Spicy noodles with ginger & fresh vegetables *jb
4 Servings
Ingredients
Quantity | Ingredient | |
---|---|---|
2 | Carrots, peeled | |
1 | large | Zucchini |
3 | Green onions | |
1 | tablespoon | Vegetable oil |
4 | tablespoons | Matchstick-size strips fresh ginger |
3 | teaspoons | Chopped garlic |
1 | teaspoon | Oriental sesame oil |
1¼ | cup | Water |
1 | cup | Canned unsweetened coconut milk |
1 | tablespoon | Reduced-sodium soy sauce |
1½ | teaspoon | Thai red curry paste |
9 | ounces | Somen noodles |
½ | cup | Finely chopped toasted peanuts |
½ | cup | Finely chopped fresh mint leaves |
Directions
Cut carrots, zucchini and green onions into matchstick-size strips.
Heat vegetable oil in large skillet over high heat. Add 2 tablespoons ginger and 1½ teaspoons garlic; saute until fragrant, 30 seconds.
Add carrots, zucchini, half of green onions and sesame oil; saute 2 minutes.
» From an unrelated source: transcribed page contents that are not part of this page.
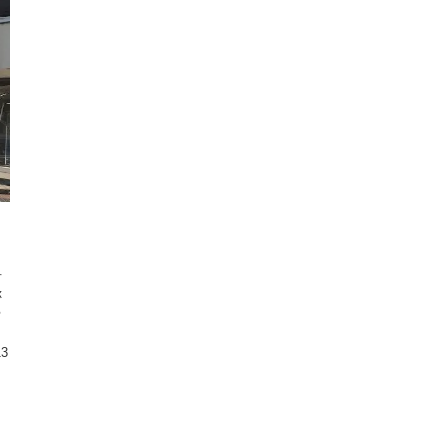
市
称
る
13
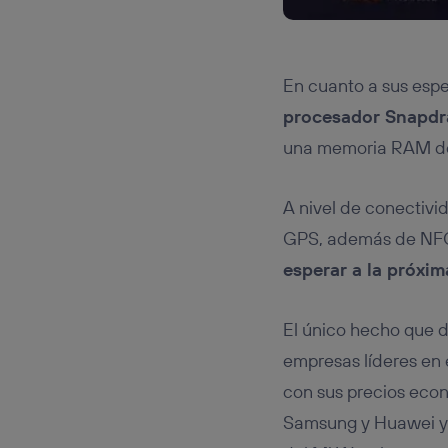
En cuanto a sus espe
procesador Snapd
una memoria RAM de
A nivel de conectivi
GPS, además de NFC 
esperar a la próxim
El único hecho que 
empresas líderes en 
con sus precios eco
Samsung y Huawei y q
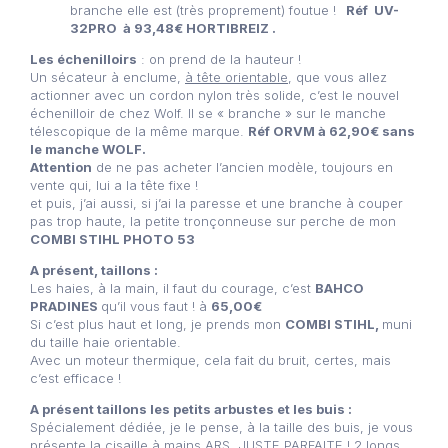
branche elle est (très proprement) foutue !
Réf UV-
32PRO à 93,48€ HORTIBREIZ .
Les échenilloirs
: on prend de la hauteur !
Un sécateur à enclume,
à tête orientable
, que vous allez
actionner avec un cordon nylon très solide, c’est le nouvel
échenilloir de chez Wolf. Il se « branche » sur le manche
télescopique de la même marque.
Réf ORVM à 62,90€ sans
le manche WOLF.
Attention
de ne pas acheter l’ancien modèle, toujours en
vente qui, lui a la tête fixe !
et puis, j’ai aussi, si j’ai la paresse et une branche à couper
pas trop haute, la petite tronçonneuse sur perche de mon
COMBI STIHL PHOTO 53
A présent, taillons :
Les haies, à la main, il faut du courage, c’est
BAHCO
PRADINES
qu’il vous faut ! à
65,00€
Si c’est plus haut et long, je prends mon
COMBI STIHL,
muni
du taille haie orientable.
Avec un moteur thermique, cela fait du bruit, certes, mais
c’est efficace !
A présent taillons les petits arbustes et les buis :
Spécialement dédiée, je le pense, à la taille des buis, je vous
présente la cisaille à mains ARS. JUSTE PARFAITE ! 2 longs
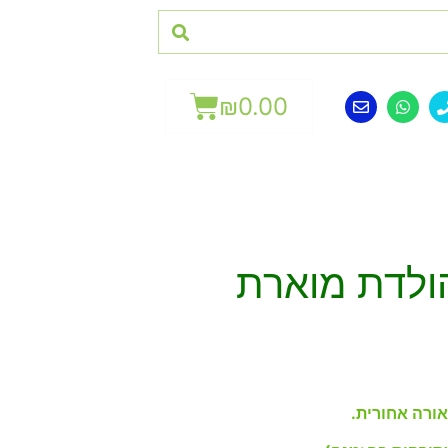
₪
0.00
ולדת מוארת
ורה אחורית.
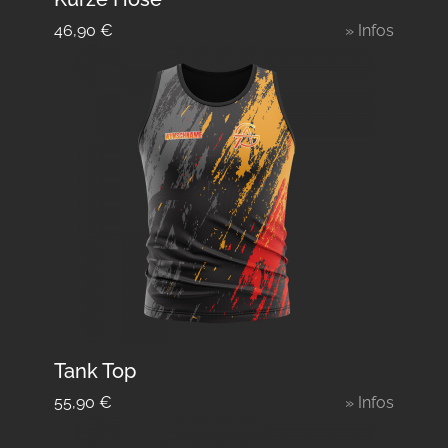
46,90
€
» Infos
Tank Top
55,90
€
» Infos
Add remaining ginger and garlic; saute until vegetables are crisp-tender, about 1 minute longer. Using slotted spoon, transfer vegetables to bowl.
Reduce heat to medium. Add 1 ¼ cups water, coconut milk, soy sauce and curry paste to same skillet. Stir until smooth. Simmer until sauce is reduced to 1 ¼ cups, about 6 minutes. Add sauteed vegetables and remaining onions.
Meanwhile, cook somen in large pot of boiling salted water until just tender, about 2 minutes. Drain. Transfer to large bowl. Add vegetable mixture. Toss to coat. Sprinkle nuts and mint over.